BP situation - page 3

I just completed my orientation and was released so I am a newgrad LVN working fulltime days. I had a situation with a pt who has a Hx of HR of 60 at best he has bottomed out before around 45bpm when... Read More

  1. by   twinkletoes53
    I would have felt more comfortable with having the MD write an order specifying something like "Patient's HR is 50; give Digoxin as ordered". Because if something untoward had happened to the patient, it would have been your word against his.
    I worked in pediatrics; it was unit policy to have 2 nurses check Digoxin dose. We also documented patient's HR in MAR at time the medication was given.
    Just wondering, does your unit check a Digoxin level if the patient's resting HR was below a certain level? Especially if HR has changed from that the patient's baseline.
  2. by   Standoe3
    K was 3.1-3.2 it was replaced and no labs for the previous 3 days. And for dig levels I don't recall seeing a lab for that. All the nurses on my unit document BP and HR with all cardiac medications and K levels with Potassium meds/ k wasting ect.
  3. by   psu_213
    Quote from RN2B123
    How come in NS they teach you to "always" hold Dig/cardiac meds if HR is less than 60 bpm. At least that's what I was taught to do...was I misinformed then? They made such a big deal over it too...

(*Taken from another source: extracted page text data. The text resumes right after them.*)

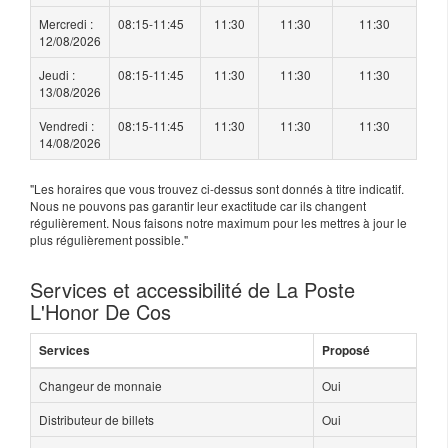
Mercredi :
08:15-11:45
11:30
11:30
11:30
12/08/2026
Jeudi :
08:15-11:45
11:30
11:30
11:30
13/08/2026
Vendredi :
08:15-11:45
11:30
11:30
11:30
14/08/2026
"Les horaires que vous trouvez ci-dessus sont donnés à titre indicatif.
Nous ne pouvons pas garantir leur exactitude car ils changent
régulièrement. Nous faisons notre maximum pour les mettres à jour le
plus régulièrement possible."
Services et accessibilité de La Poste
L'Honor De Cos
Services
Proposé
Changeur de monnaie
Oui
Distributeur de billets
Oui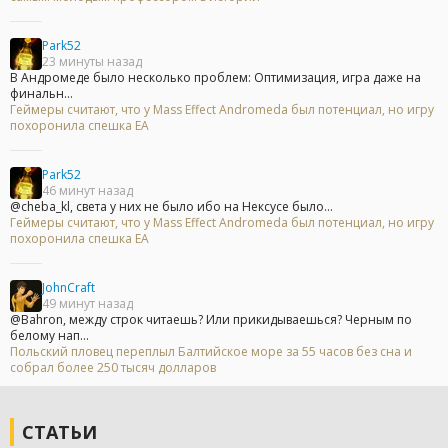
Park52
23 минуты назад
В Андромеде было несколько проблем: Оптимизация, игра даже на
финальн...
Геймеры считают, что у Mass Effect Andromeda был потенциал, но игру
похоронила спешка EA
Park52
46 минут назад
@cheba_kl, света у них не было ибо на Нексусе было...
Геймеры считают, что у Mass Effect Andromeda был потенциал, но игру
похоронила спешка EA
JohnCraft
49 минут назад
@Bahron, между строк читаешь? Или прикидываешься? Черным по
белому нап...
Польский пловец переплыл Балтийское море за 55 часов без сна и
собрал более 250 тысяч долларов
СТАТЬИ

    In nursing school, VS were either normal or abnormal. While some instructor mentioned that all normals are individualized, the prevailing thought in school is that any HR less than 60 HAS to be abnormal, and therefore is the cutoff for any med that lowers HR. In practice, this is not true. We had a pt whose HR was hovering the in the high 50s, low 60s. He had a cardiac hx. and was having some nonspecific EKG changes. The cardiologist wanted him Beta-blocked to a HR in the 40s. The nurse, who was a relatively new nurse, was dragging her feet about giving him his lopressor because his HR was often below that 'magic number' of 60 (even the the cardiologist was quite clear he wanted the HR to be much lower). In an appropriate way, the cardiologist 'got on' the nurse to get in there with the med to get the HR down.
  4. by   Anna Flaxis
    Quote from cardiacrocks
    Coreg and lisinopril can also lower HR. Either way you did the right thing, way to go!!
    Not to hijack the thread, but I have never heard of lisinopril having any effect on HR. Can you explain this comment?